The Qatar-owned La Liga club travel to Germany for Tuesday's return match knowing that snatching an away goal at the imposing Westfalenstadion would turn the pressure on Dortmund.
Coach Manuel Pellegrini acknowledged that the absence of captain and centre back Weligton and midfielder Manuel Iturra, who will both be suspended for the second leg after picking up bookings on Wednesday, will be significant.
But the Chilean, who led unfancied Villarreal to the semi-finals on their debut in the competition in 2006, said the tie was "completely open".
"When you play the first leg at home you are always tense because of the obligation to attack and score," he told a news conference.
"You are also concerned not to concede an away goal and now they will have that problem," added the 59-year-old, who had a season in charge at Real Madrid before making way for Jose Mourinho.

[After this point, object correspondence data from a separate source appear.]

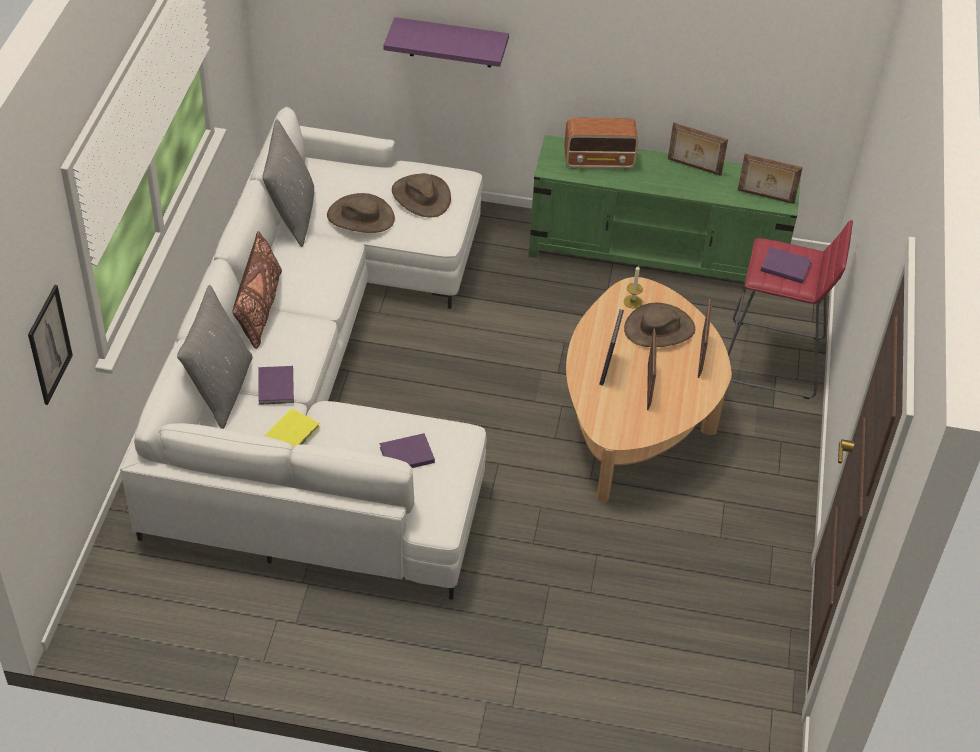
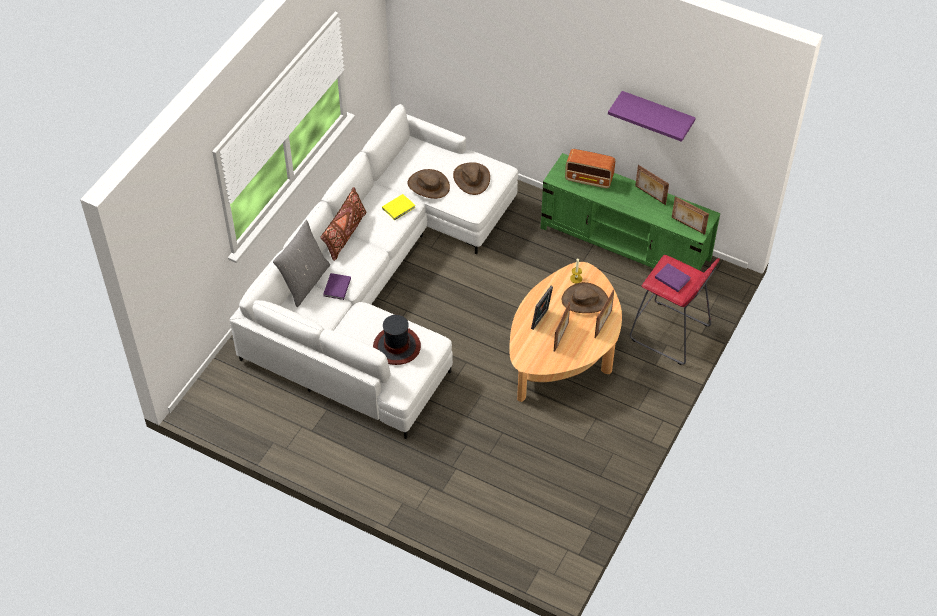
camera: 20 degrees right, 5 degrees up
picture [28,285,73,405] -> none
grey pillow [263,119,314,247] -> none
yellow book [264,408,320,447] -> yellow book moved to [382,194,416,220]
purple book [380,433,435,468] -> hat [373,315,421,365]
purple shelf [383,17,509,67] -> purple shelf moved to [608,91,696,142]

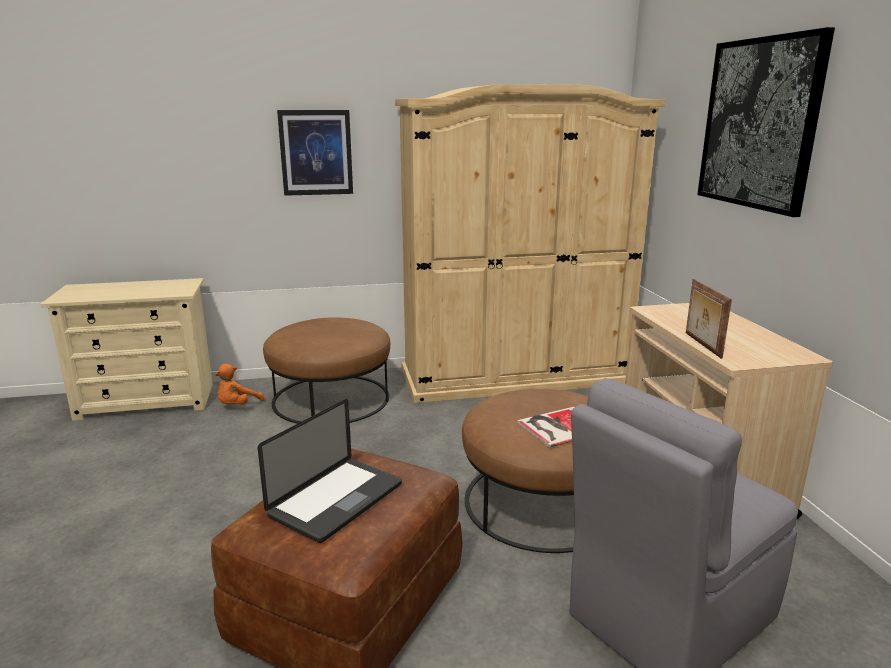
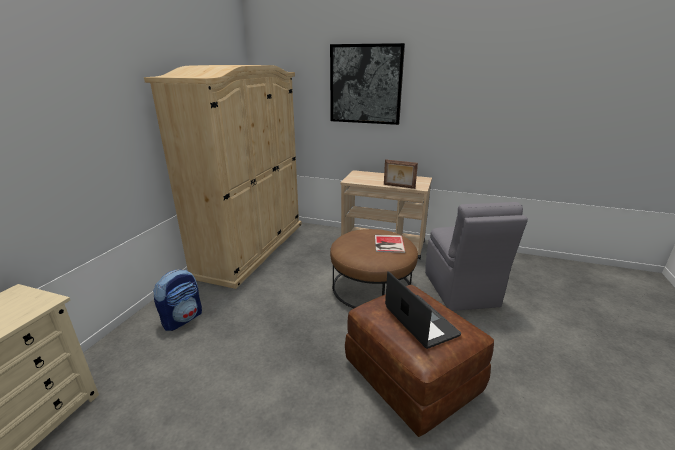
camera: 60 degrees left, 5 degrees up
orange plush toy [215,363,264,405] -> none
brown ottoman [263,317,390,424] -> backpack [153,269,202,331]
picture [277,110,353,196] -> none

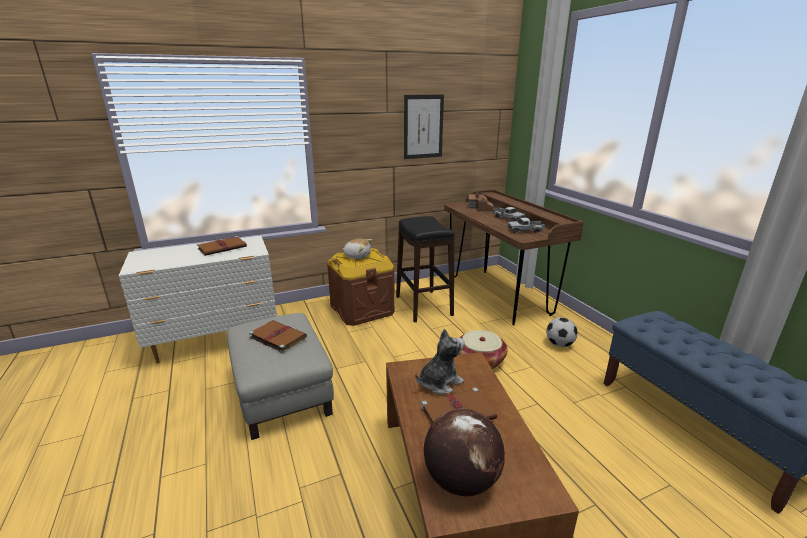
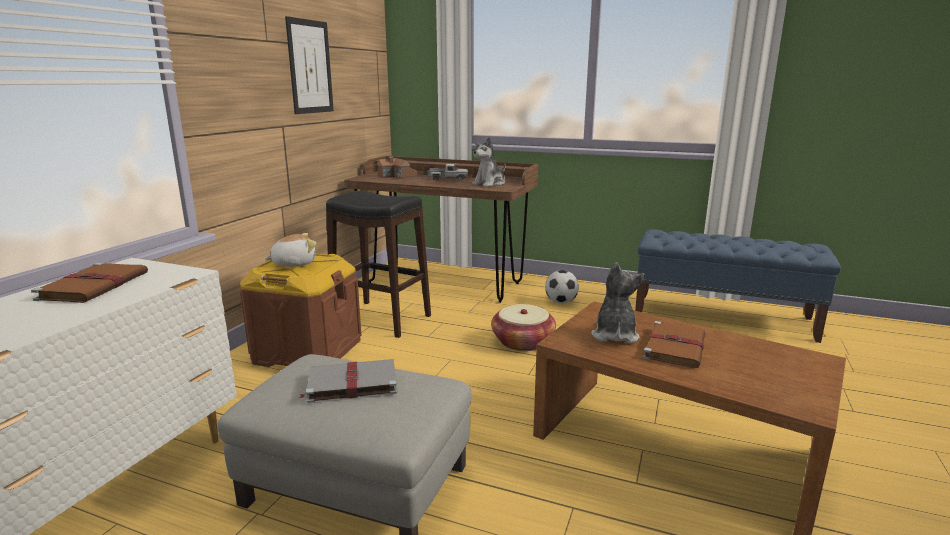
camera: 45 degrees left, 5 degrees down
brown book [249,320,307,353] -> grey book [299,359,397,403]
globe [423,409,505,496] -> none
toy truck [508,218,545,233] -> plush toy [472,137,505,187]

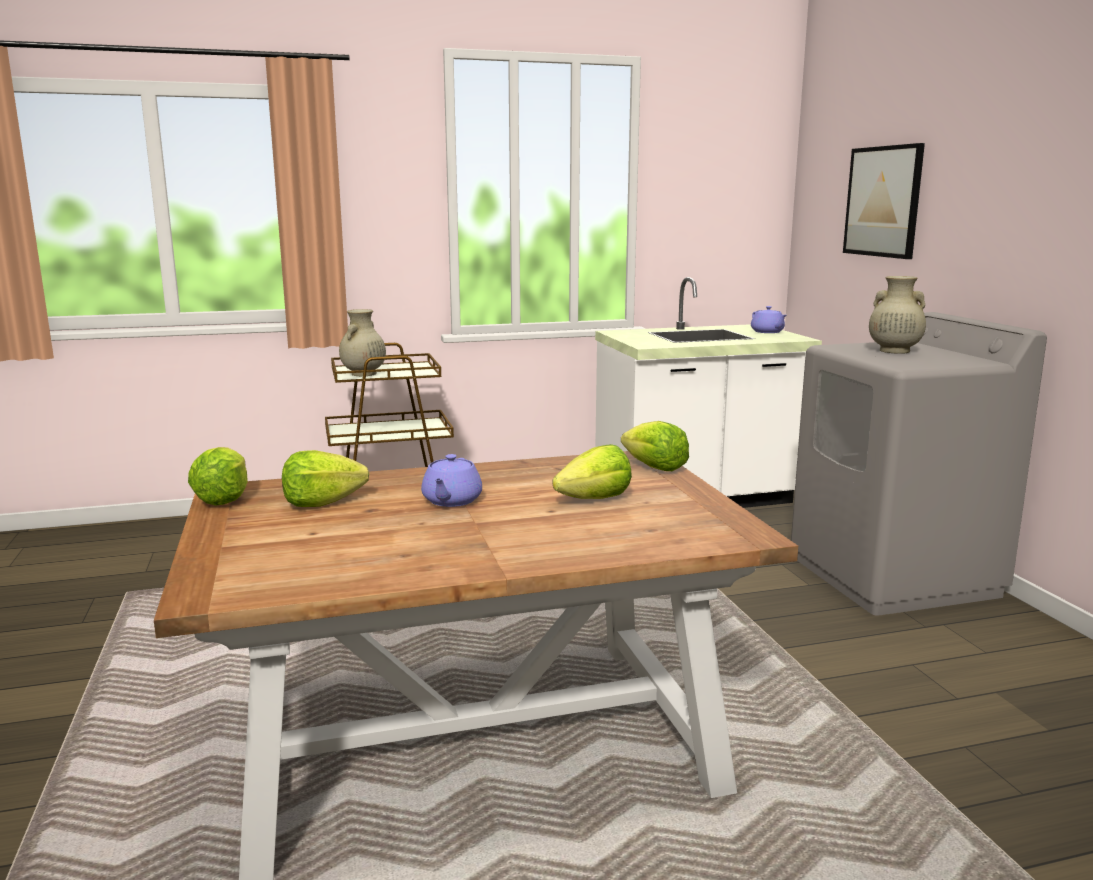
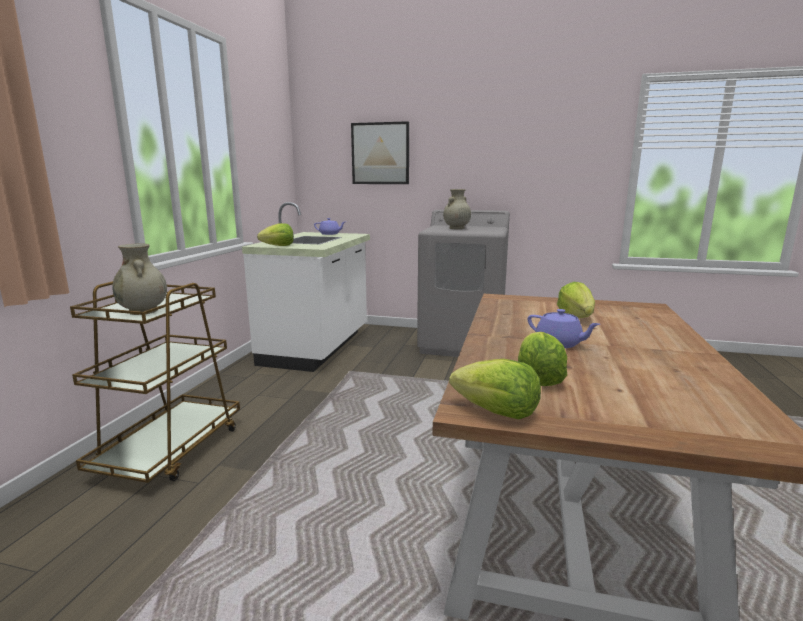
camera: 60 degrees left, 0 degrees up
lettuce [621,421,689,471] -> lettuce moved to [257,223,294,246]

"It was very important that we stopped them from scoring and we put in some very intense work," Pellegrini added.
"And we didn't achieve it sitting back, we also got into some good attacking positions."
While Dortmund had the clearer chances at the Rosaleda, Mario Goetze squandering two opportunities when he was clean through on goal, Malaga also came close to scoring.
Roman Weidenfeller had to be alert to keep out a rasping Isco drive in the second half and the Dortmund goalkeeper earlier produced a fine block on the line from Weligton's powerful downward header.
Malaga, fifth in La Liga, can boost their chances of qualifying for next season's Champions League with a win at fourth-placed Real Sociedad on Saturday.
However, their efforts may be in vain if their appeal against a ban from UEFA competition from next season over delayed payments to creditors fails.
Miguel Cardenal, Spain's secretary of state for sport who was at Wednesday's match, said the club were sorting out their finances.
"When it was necessary to tell Malaga to change things, they were told, but now they are on the right track and they have the full support (of the government)," Cardenal told Spanish television.
"These people deserve to be in Europe."